CAPÍTULO DOZE
No instante que as duas mulheres se despediram dele, Olavo ficou pensativo. E se tudo aquilo que ouviu das duas fosse de fato algo espiritual? Ele sempre foi muito cético com tudo que envolvia o sobrenatural. Para ele, advogado e ateu, só a ciência poderia ser explicada. Mas, aquela conversa mexeu com ele, de alguma forma.
— Você está muito impressionado, Olavo! Leve as moças até onde elas quiserem e fim de conversa!
Lavou os copos usados, secou e começou a encaixotar o restante das louças. Subiu em direção ao sótão e começou a descer as caixas, com certa dificuldade. Não eram muitas, mas carregadas de coisas antigas da família e ele teria que separar o que teria algum valor sentimental, como álbuns de fotografia ou objetos de valor.
— Pronto! Esta é a última! Vamos ver o que elas escondem.
Abriu uma delas e começou a retirar alguns álbuns com capa de couro e o nome da família em dourado. Uma toalha de mesa, ricamente bordada em cruz, muito bem conservada e uma boneca de porcelana. Guardou tudo, desanimado.
— Nenhuma caixa de joias? — Riu.
Pegou uma segunda, abrindo e recebendo um punhado de pó, fazendo com que espirrasse em seguida. Tirou de lá uma caixa menor com vários animais feitos de cristal, todos embalados em seda e preso em barbante. Olhou para dentro da caixa e retirou um embrulho pequeno, desembrulhando com cuidado e descobrindo ser uma caixinha de música, com as iniciais L.B.A. Dentro, algumas joias delicadas.

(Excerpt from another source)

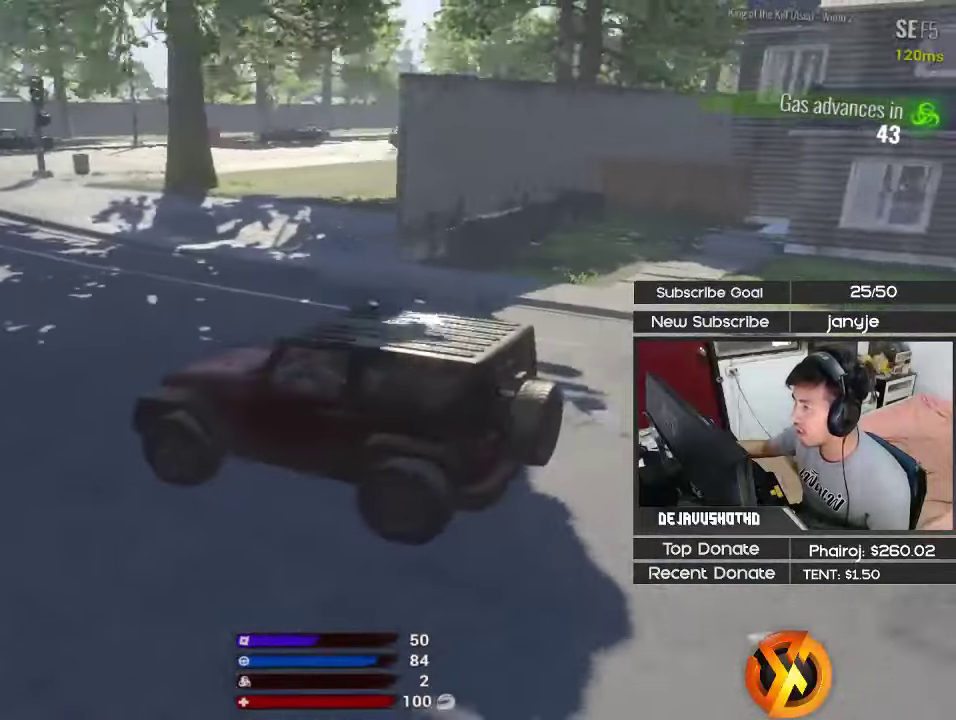
{"keys": [], "events": [[133, "a", "up"]]}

Foi colocando tudo no sofá, com cuidado e, ao olhar o fundo da caixa, havia um embrulho maior e ornamentado com flores secas de alfazema e fitinhas mimosas que um dia fora rosa. Tirou a caixa para o lado, colocando o embrulho em seu colo, soltando o lacinho delicadamente e assim que terminou de desembrulhar, surgiu um lindo vestido azul rendado, com pequeninas flores bordadas. Junto com ele, um laço de fita de cetim e um cartão, já desbotado pelo tempo:
"De nossa amada Liandra. Eternamente, nossa borboleta."
— Óh, minha nossa! Era verdade...
Ele olhava para o vestido, compreendendo naquele instante, que existem muitos mistérios que jamais iremos entender. Convencido, ele decide revelar para as duas o que acabara de descobrir. Envolveu o vestido e a fita de volta no embrulho, com cuidado para não danificar e se levantou.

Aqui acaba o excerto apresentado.